→ **REQUIREMENT**
What lines in the records below include the word "child"? Return each one.

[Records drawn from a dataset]
____

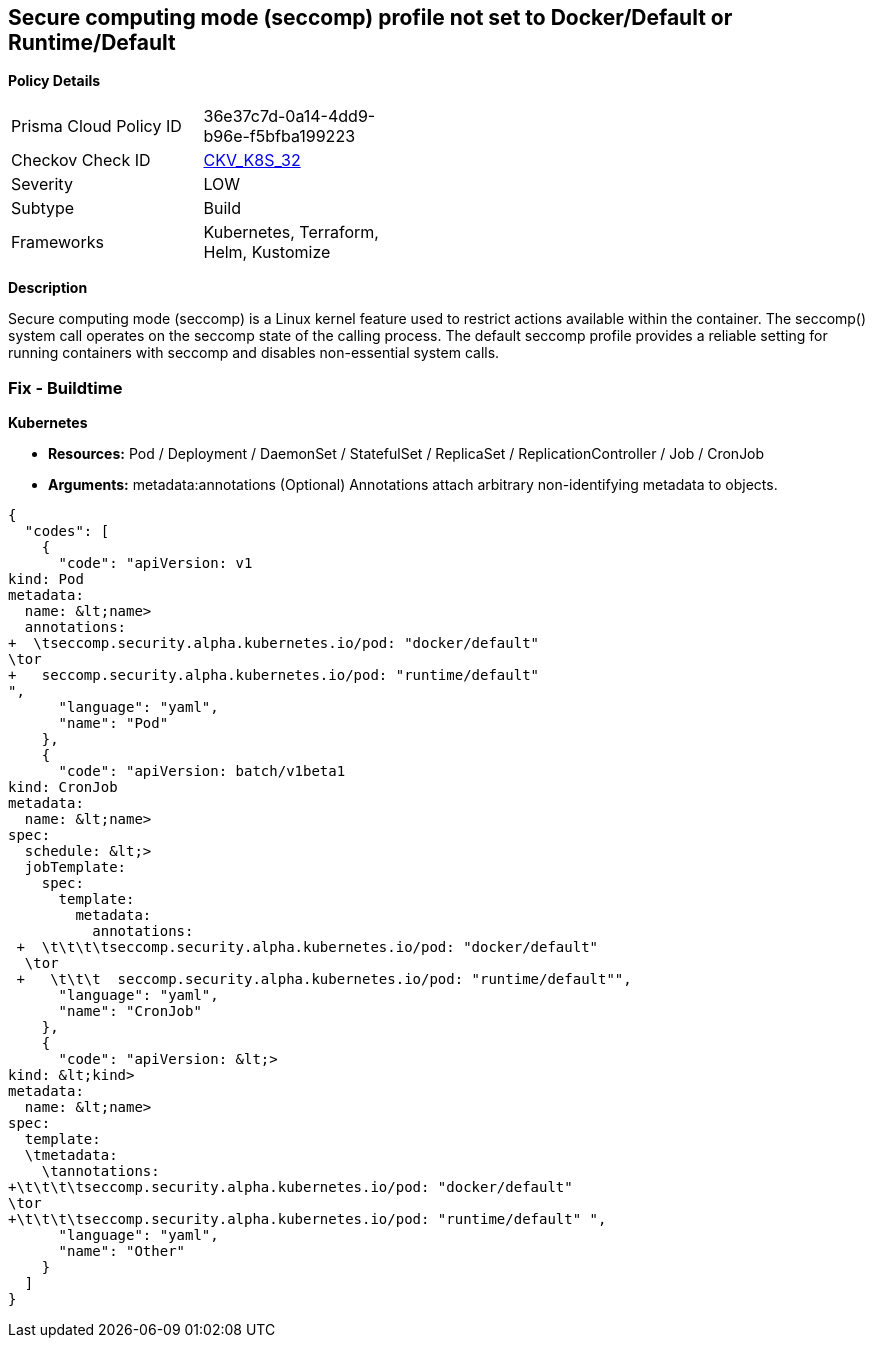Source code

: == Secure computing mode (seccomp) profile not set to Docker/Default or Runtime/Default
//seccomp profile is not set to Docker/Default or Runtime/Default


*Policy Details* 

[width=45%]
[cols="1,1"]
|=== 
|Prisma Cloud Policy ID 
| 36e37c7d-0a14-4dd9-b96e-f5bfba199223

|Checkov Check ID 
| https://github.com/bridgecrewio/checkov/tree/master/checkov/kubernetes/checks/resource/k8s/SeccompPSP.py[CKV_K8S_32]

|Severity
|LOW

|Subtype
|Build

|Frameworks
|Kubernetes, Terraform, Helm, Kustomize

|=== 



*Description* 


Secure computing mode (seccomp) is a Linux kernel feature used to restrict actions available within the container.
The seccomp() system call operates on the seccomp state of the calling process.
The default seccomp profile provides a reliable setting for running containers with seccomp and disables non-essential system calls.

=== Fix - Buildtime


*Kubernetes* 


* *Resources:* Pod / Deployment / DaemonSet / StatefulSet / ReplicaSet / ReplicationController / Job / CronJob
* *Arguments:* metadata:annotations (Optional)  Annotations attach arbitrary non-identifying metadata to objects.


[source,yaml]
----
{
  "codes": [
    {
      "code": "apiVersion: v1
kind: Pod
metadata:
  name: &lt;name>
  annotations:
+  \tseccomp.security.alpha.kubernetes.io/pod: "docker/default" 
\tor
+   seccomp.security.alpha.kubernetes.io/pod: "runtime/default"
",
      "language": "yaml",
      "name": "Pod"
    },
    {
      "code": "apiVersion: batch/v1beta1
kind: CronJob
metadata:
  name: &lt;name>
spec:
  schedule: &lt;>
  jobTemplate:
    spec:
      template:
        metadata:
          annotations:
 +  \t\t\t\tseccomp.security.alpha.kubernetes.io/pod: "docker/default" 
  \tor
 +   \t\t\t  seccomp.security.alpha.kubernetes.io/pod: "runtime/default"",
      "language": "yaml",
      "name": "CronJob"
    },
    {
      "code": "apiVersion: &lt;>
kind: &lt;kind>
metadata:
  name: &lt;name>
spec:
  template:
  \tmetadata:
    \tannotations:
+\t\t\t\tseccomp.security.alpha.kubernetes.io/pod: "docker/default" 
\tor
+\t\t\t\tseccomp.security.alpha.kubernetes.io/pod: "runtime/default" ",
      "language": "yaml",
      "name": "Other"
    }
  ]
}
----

____

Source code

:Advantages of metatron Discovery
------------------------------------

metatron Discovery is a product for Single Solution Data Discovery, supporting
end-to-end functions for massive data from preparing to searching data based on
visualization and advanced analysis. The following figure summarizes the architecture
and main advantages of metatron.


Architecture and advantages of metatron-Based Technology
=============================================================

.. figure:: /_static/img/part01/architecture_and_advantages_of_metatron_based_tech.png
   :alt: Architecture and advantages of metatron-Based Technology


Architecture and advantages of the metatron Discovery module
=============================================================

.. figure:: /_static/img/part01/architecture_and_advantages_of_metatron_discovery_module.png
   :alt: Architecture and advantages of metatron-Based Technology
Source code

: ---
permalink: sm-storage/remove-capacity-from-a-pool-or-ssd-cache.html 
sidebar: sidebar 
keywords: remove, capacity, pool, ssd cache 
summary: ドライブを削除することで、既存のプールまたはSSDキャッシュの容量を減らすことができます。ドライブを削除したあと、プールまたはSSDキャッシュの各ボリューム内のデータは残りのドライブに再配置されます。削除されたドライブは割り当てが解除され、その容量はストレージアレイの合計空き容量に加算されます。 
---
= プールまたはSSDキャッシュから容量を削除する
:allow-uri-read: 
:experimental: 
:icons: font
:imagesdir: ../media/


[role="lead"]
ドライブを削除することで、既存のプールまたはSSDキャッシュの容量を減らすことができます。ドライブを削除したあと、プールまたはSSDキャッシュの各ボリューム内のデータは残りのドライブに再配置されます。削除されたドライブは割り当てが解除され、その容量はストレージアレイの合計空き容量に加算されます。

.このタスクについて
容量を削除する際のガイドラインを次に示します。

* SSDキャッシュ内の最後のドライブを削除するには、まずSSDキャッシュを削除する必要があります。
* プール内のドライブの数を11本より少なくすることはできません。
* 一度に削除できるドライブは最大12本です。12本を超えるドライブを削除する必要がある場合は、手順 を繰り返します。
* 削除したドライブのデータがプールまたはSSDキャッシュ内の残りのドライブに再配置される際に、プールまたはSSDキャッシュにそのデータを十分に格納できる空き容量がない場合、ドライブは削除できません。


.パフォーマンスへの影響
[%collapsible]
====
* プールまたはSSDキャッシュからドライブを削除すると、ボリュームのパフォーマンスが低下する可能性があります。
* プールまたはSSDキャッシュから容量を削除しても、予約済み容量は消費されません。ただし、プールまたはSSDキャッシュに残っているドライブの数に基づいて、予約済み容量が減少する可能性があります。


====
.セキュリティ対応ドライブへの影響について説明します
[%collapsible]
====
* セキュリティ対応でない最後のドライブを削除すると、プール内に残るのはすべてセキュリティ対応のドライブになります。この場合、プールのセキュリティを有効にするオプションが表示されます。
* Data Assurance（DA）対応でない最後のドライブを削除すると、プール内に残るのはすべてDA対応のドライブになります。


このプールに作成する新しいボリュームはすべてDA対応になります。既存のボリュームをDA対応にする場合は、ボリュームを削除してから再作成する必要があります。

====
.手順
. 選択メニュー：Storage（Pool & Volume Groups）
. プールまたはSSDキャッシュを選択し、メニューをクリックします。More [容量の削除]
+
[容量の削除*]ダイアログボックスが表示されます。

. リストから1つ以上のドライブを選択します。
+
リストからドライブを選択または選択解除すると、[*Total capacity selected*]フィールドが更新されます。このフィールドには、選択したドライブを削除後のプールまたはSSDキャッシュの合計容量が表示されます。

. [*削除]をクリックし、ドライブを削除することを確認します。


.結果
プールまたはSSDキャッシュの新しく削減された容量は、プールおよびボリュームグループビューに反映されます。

____

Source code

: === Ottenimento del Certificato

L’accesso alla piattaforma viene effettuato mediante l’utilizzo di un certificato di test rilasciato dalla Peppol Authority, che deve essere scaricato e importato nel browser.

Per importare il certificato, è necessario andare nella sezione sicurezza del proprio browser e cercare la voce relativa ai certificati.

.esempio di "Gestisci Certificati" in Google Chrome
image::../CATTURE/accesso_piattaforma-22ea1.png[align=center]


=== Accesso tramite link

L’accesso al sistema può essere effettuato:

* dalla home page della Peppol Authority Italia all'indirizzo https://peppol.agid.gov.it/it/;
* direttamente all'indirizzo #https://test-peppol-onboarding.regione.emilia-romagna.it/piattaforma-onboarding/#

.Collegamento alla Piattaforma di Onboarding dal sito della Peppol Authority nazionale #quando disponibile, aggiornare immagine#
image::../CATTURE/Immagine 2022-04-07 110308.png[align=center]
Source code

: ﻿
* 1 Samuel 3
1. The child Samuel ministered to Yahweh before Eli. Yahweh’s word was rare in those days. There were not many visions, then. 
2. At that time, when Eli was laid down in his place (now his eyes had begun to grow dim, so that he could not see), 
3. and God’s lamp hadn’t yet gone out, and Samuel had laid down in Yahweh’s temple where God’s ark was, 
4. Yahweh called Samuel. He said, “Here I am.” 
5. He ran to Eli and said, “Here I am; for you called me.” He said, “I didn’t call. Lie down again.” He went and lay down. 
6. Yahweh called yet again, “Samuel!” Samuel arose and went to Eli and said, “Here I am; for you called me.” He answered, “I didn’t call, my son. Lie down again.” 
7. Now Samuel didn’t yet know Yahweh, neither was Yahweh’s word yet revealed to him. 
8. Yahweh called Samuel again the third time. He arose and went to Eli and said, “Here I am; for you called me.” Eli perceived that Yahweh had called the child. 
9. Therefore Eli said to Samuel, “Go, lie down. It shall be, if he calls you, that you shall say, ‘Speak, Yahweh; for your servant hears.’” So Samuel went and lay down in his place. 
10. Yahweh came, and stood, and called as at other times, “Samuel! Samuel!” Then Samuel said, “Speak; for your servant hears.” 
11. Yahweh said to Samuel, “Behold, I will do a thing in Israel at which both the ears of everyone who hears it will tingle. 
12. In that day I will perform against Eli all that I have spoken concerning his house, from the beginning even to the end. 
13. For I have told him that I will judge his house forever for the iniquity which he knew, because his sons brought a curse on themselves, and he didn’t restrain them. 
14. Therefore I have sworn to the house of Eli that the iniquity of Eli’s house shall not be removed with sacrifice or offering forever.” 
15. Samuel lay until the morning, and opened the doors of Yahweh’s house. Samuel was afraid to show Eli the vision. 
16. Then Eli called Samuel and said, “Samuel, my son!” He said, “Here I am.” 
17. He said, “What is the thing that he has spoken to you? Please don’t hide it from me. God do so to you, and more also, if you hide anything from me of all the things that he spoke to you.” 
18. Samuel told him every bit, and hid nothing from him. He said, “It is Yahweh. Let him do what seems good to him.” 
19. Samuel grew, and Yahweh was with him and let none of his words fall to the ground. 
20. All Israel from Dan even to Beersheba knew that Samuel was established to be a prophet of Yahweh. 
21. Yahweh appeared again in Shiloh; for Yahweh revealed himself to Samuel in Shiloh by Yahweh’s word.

____

→ **WRITTEN RESPONSE**
1. The child Samuel ministered to Yahweh before Eli. Yahweh’s word was rare in those days. There were not many visions, then. 
8. Yahweh called Samuel again the third time. He arose and went to Eli and said, “Here I am; for you called me.” Eli perceived that Yahweh had called the child. 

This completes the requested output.